L’horreur du vide
Critique de la raison industrialiste
De quoi la crise du Covid 19 est-elle le nom ?
Nous attendions trop la catastrophe pour qu’elle n’advint pas enfin. Eh quoi maintenant ? De quoi est-elle le signe ? Non pas de la fin du capitalisme en tant que tel, qui n’est qu’une simple technique économique ; ni du libéralisme qui vise, dans sa version authentique, comme son nom l’indique, à libérer l’homme, mais de l’industrialisme. Autrement dit du système général d’élevage humain qui a fait du capitalisme la finalité du monde et qui a fait du libéralisme la justification de l’aliénation à soi, aux autres et à l’environnement. Médicalement, le Covid19 n’est pas un événement. Mais il a socialement muté en un événement de civilisation dont l’ampleur est absolument inédite. Entre le non-événement biologique infectieux (ou au moins l’événement banal à l’échelle des siècles) et l’ampleur extraordinaire de l’événement social, il y a un gouffre. C’est donc ce gouffre qu’il faut sonder. Comprendre comment une situation objective grave mais très limitée dans ses effets physiques réels, a pu être l’occasiond’une paralysie globale unique dans l’histoire. Être l’occasion de cette situation incommensurable, signifie que le virus n’en a pas été la cause efficiente mais le déclencheur opportun. Ce que montre remarquablement Raphaël Liogier, c’est comment l’effroi de l’infiltration du virus n’est pas tant biologique que civilisationnel et ontologique. Il met en cause notre représentation même du vivant, notre rapport à la mort, au corps, à la volonté, à l’incertitude et au vide …

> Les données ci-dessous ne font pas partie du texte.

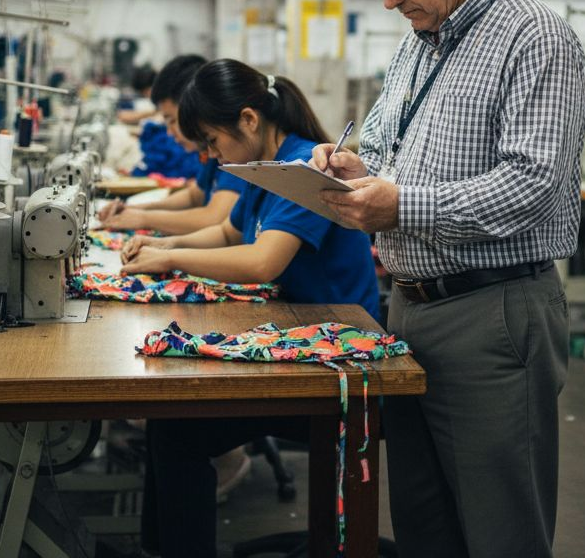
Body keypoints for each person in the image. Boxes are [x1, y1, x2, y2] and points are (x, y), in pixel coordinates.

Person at [311, 0, 585, 558]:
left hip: (493, 314)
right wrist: (352, 166)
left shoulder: (535, 39)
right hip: (410, 310)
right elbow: (383, 144)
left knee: (500, 531)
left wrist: (399, 204)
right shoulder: (417, 42)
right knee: (424, 524)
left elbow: (530, 185)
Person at [121, 58, 379, 558]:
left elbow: (262, 261)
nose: (212, 157)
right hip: (300, 332)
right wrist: (152, 245)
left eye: (213, 142)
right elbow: (227, 233)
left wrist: (170, 255)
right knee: (169, 422)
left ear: (249, 120)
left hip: (340, 359)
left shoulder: (307, 169)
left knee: (177, 431)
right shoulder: (265, 169)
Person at [99, 54, 247, 235]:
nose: (169, 132)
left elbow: (214, 219)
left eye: (172, 120)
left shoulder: (234, 154)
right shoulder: (213, 153)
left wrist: (144, 218)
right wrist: (136, 210)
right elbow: (195, 196)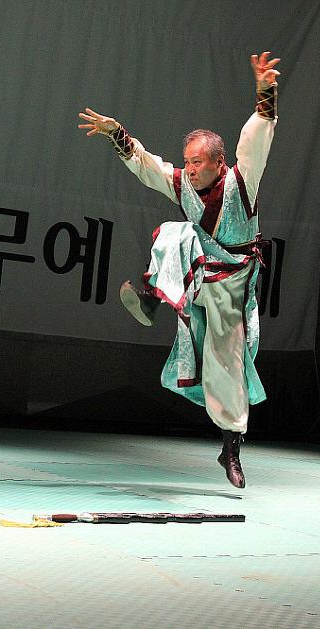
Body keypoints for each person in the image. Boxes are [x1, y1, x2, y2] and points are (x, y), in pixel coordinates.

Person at [77, 51, 281, 488]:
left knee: (225, 365)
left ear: (219, 163)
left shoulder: (241, 183)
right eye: (186, 161)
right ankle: (152, 298)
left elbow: (255, 143)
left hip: (232, 283)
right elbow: (148, 166)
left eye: (197, 162)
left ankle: (231, 447)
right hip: (197, 272)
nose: (189, 168)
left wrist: (266, 96)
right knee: (177, 232)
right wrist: (117, 134)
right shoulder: (183, 185)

Raphaël Liogier est sociologue et philosophe Professeur des universités à l’IEP d’Aix-en-Provence et au Collège international de philosophie de Paris. Depuis une vingtaine d’années il explore dans ses ouvrages les mutations de l’identité humaine. Il est notamment l’auteur aux éditions Les Liens qui libèrent de Sans emploi. Condition de l’homme postindustriel et de Descente au cœur du mâle. Il est également le coauteur du Manifeste métaphysique.